Task requirements >> Reproduce every one of the entries below verbatim, keeping each line as it stands.

Entries from a data collection:
----------
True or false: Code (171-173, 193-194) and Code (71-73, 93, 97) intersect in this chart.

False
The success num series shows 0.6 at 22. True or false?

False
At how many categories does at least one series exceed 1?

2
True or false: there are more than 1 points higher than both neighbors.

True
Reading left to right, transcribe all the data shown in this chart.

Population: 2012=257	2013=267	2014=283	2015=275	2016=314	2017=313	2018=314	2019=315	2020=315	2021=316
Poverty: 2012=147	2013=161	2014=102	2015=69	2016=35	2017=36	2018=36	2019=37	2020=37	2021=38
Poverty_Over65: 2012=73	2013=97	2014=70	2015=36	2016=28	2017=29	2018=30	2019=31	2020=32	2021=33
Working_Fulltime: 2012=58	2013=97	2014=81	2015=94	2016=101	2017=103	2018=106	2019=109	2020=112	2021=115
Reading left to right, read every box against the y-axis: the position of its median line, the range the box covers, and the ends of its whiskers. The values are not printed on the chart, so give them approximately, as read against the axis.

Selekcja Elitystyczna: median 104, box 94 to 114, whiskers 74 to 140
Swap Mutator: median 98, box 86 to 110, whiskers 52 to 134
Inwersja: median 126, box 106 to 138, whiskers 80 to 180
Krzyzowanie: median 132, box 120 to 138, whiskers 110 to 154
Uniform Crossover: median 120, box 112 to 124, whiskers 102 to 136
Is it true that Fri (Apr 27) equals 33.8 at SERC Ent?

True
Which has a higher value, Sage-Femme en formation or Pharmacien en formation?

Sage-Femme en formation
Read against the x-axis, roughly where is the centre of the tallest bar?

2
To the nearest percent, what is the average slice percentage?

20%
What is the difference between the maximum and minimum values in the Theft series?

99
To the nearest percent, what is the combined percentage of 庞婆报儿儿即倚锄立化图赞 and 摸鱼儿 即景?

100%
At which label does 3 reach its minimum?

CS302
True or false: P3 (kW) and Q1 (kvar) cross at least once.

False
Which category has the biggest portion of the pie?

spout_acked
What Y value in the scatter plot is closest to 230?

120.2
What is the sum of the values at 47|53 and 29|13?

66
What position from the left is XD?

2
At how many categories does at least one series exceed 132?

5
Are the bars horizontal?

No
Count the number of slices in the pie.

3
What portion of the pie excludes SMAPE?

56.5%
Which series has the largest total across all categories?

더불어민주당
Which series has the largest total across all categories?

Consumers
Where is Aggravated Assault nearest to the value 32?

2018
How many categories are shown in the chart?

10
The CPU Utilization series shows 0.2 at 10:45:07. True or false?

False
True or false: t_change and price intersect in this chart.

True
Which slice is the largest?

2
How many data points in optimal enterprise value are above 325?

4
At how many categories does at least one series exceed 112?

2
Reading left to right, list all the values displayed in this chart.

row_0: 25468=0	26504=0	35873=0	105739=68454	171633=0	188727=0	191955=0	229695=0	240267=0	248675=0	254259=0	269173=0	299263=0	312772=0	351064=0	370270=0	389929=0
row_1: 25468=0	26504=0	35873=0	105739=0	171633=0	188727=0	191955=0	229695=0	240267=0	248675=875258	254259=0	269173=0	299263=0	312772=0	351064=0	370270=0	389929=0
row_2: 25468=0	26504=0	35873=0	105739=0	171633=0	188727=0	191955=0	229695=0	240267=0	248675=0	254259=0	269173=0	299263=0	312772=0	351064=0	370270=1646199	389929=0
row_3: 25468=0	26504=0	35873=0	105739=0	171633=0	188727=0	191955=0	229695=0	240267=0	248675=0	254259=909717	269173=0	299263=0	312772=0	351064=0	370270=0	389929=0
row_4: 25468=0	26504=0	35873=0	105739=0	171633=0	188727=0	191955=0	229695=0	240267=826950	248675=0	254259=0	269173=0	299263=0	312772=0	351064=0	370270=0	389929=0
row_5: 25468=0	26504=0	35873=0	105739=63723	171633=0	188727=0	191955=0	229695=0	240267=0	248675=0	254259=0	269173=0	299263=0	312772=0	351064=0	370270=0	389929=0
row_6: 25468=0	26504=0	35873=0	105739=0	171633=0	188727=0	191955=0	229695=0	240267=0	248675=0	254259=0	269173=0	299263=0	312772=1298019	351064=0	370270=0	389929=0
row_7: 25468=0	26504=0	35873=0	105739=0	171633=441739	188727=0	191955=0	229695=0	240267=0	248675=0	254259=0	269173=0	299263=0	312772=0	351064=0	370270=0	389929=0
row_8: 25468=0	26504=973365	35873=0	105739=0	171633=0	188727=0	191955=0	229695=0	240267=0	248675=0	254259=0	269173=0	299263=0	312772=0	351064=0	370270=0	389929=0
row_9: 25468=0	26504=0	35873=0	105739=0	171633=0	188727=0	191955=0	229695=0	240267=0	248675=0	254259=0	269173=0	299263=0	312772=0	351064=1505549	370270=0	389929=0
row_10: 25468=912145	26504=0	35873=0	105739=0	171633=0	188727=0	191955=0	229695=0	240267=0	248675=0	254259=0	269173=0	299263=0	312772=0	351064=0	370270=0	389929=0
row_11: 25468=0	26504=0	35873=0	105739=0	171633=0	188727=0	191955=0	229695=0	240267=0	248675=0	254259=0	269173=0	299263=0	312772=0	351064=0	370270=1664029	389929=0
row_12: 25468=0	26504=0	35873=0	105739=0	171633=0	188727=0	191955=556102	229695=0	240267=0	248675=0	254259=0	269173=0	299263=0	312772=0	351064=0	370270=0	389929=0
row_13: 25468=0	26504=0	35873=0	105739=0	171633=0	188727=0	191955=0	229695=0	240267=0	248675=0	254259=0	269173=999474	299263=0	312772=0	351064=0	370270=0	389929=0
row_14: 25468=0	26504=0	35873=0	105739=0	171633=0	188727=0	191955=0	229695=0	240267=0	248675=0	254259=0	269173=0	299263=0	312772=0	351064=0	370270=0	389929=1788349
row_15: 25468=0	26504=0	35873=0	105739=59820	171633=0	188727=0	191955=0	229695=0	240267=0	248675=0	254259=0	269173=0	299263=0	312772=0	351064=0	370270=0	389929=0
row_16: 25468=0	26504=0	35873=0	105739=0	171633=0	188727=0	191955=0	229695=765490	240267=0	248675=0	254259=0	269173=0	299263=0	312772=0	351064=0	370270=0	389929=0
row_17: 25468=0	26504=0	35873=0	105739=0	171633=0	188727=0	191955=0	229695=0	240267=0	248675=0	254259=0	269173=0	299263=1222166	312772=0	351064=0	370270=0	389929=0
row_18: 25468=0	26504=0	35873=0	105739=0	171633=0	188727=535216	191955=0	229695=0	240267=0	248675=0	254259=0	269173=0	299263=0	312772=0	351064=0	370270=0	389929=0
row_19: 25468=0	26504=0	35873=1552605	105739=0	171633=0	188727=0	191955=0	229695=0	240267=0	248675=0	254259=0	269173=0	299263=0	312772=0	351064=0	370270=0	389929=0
----------
The answer >>
True or false: Code (171-173, 193-194) and Code (71-73, 93, 97) intersect in this chart.

False
The success num series shows 0.6 at 22. True or false?

False
At how many categories does at least one series exceed 1?

2
True or false: there are more than 1 points higher than both neighbors.

True
Reading left to right, transcribe all the data shown in this chart.

Population: 2012=257	2013=267	2014=283	2015=275	2016=314	2017=313	2018=314	2019=315	2020=315	2021=316
Poverty: 2012=147	2013=161	2014=102	2015=69	2016=35	2017=36	2018=36	2019=37	2020=37	2021=38
Poverty_Over65: 2012=73	2013=97	2014=70	2015=36	2016=28	2017=29	2018=30	2019=31	2020=32	2021=33
Working_Fulltime: 2012=58	2013=97	2014=81	2015=94	2016=101	2017=103	2018=106	2019=109	2020=112	2021=115
Reading left to right, read every box against the y-axis: the position of its median line, the range the box covers, and the ends of its whiskers. The values are not printed on the chart, so give them approximately, as read against the axis.

Selekcja Elitystyczna: median 104, box 94 to 114, whiskers 74 to 140
Swap Mutator: median 98, box 86 to 110, whiskers 52 to 134
Inwersja: median 126, box 106 to 138, whiskers 80 to 180
Krzyzowanie: median 132, box 120 to 138, whiskers 110 to 154
Uniform Crossover: median 120, box 112 to 124, whiskers 102 to 136
Is it true that Fri (Apr 27) equals 33.8 at SERC Ent?

True
Which has a higher value, Sage-Femme en formation or Pharmacien en formation?

Sage-Femme en formation
Read against the x-axis, roughly where is the centre of the tallest bar?

2
To the nearest percent, what is the average slice percentage?

20%
What is the difference between the maximum and minimum values in the Theft series?

99
To the nearest percent, what is the combined percentage of 庞婆报儿儿即倚锄立化图赞 and 摸鱼儿 即景?

100%
At which label does 3 reach its minimum?

CS302
True or false: P3 (kW) and Q1 (kvar) cross at least once.

False
Which category has the biggest portion of the pie?

spout_acked
What Y value in the scatter plot is closest to 230?

120.2
What is the sum of the values at 47|53 and 29|13?

66
What position from the left is XD?

2
At how many categories does at least one series exceed 132?

5
Are the bars horizontal?

No
Count the number of slices in the pie.

3
What portion of the pie excludes SMAPE?

56.5%
Which series has the largest total across all categories?

더불어민주당
Which series has the largest total across all categories?

Consumers
Where is Aggravated Assault nearest to the value 32?

2018
How many categories are shown in the chart?

10
The CPU Utilization series shows 0.2 at 10:45:07. True or false?

False
True or false: t_change and price intersect in this chart.

True
Which slice is the largest?

2
How many data points in optimal enterprise value are above 325?

4
At how many categories does at least one series exceed 112?

2
Reading left to right, list all the values displayed in this chart.

row_0: 25468=0	26504=0	35873=0	105739=68454	171633=0	188727=0	191955=0	229695=0	240267=0	248675=0	254259=0	269173=0	299263=0	312772=0	351064=0	370270=0	389929=0
row_1: 25468=0	26504=0	35873=0	105739=0	171633=0	188727=0	191955=0	229695=0	240267=0	248675=875258	254259=0	269173=0	299263=0	312772=0	351064=0	370270=0	389929=0
row_2: 25468=0	26504=0	35873=0	105739=0	171633=0	188727=0	191955=0	229695=0	240267=0	248675=0	254259=0	269173=0	299263=0	312772=0	351064=0	370270=1646199	389929=0
row_3: 25468=0	26504=0	35873=0	105739=0	171633=0	188727=0	191955=0	229695=0	240267=0	248675=0	254259=909717	269173=0	299263=0	312772=0	351064=0	370270=0	389929=0
row_4: 25468=0	26504=0	35873=0	105739=0	171633=0	188727=0	191955=0	229695=0	240267=826950	248675=0	254259=0	269173=0	299263=0	312772=0	351064=0	370270=0	389929=0
row_5: 25468=0	26504=0	35873=0	105739=63723	171633=0	188727=0	191955=0	229695=0	240267=0	248675=0	254259=0	269173=0	299263=0	312772=0	351064=0	370270=0	389929=0
row_6: 25468=0	26504=0	35873=0	105739=0	171633=0	188727=0	191955=0	229695=0	240267=0	248675=0	254259=0	269173=0	299263=0	312772=1298019	351064=0	370270=0	389929=0
row_7: 25468=0	26504=0	35873=0	105739=0	171633=441739	188727=0	191955=0	229695=0	240267=0	248675=0	254259=0	269173=0	299263=0	312772=0	351064=0	370270=0	389929=0
row_8: 25468=0	26504=973365	35873=0	105739=0	171633=0	188727=0	191955=0	229695=0	240267=0	248675=0	254259=0	269173=0	299263=0	312772=0	351064=0	370270=0	389929=0
row_9: 25468=0	26504=0	35873=0	105739=0	171633=0	188727=0	191955=0	229695=0	240267=0	248675=0	254259=0	269173=0	299263=0	312772=0	351064=1505549	370270=0	389929=0
row_10: 25468=912145	26504=0	35873=0	105739=0	171633=0	188727=0	191955=0	229695=0	240267=0	248675=0	254259=0	269173=0	299263=0	312772=0	351064=0	370270=0	389929=0
row_11: 25468=0	26504=0	35873=0	105739=0	171633=0	188727=0	191955=0	229695=0	240267=0	248675=0	254259=0	269173=0	299263=0	312772=0	351064=0	370270=1664029	389929=0
row_12: 25468=0	26504=0	35873=0	105739=0	171633=0	188727=0	191955=556102	229695=0	240267=0	248675=0	254259=0	269173=0	299263=0	312772=0	351064=0	370270=0	389929=0
row_13: 25468=0	26504=0	35873=0	105739=0	171633=0	188727=0	191955=0	229695=0	240267=0	248675=0	254259=0	269173=999474	299263=0	312772=0	351064=0	370270=0	389929=0
row_14: 25468=0	26504=0	35873=0	105739=0	171633=0	188727=0	191955=0	229695=0	240267=0	248675=0	254259=0	269173=0	299263=0	312772=0	351064=0	370270=0	389929=1788349
row_15: 25468=0	26504=0	35873=0	105739=59820	171633=0	188727=0	191955=0	229695=0	240267=0	248675=0	254259=0	269173=0	299263=0	312772=0	351064=0	370270=0	389929=0
row_16: 25468=0	26504=0	35873=0	105739=0	171633=0	188727=0	191955=0	229695=765490	240267=0	248675=0	254259=0	269173=0	299263=0	312772=0	351064=0	370270=0	389929=0
row_17: 25468=0	26504=0	35873=0	105739=0	171633=0	188727=0	191955=0	229695=0	240267=0	248675=0	254259=0	269173=0	299263=1222166	312772=0	351064=0	370270=0	389929=0
row_18: 25468=0	26504=0	35873=0	105739=0	171633=0	188727=535216	191955=0	229695=0	240267=0	248675=0	254259=0	269173=0	299263=0	312772=0	351064=0	370270=0	389929=0
row_19: 25468=0	26504=0	35873=1552605	105739=0	171633=0	188727=0	191955=0	229695=0	240267=0	248675=0	254259=0	269173=0	299263=0	312772=0	351064=0	370270=0	389929=0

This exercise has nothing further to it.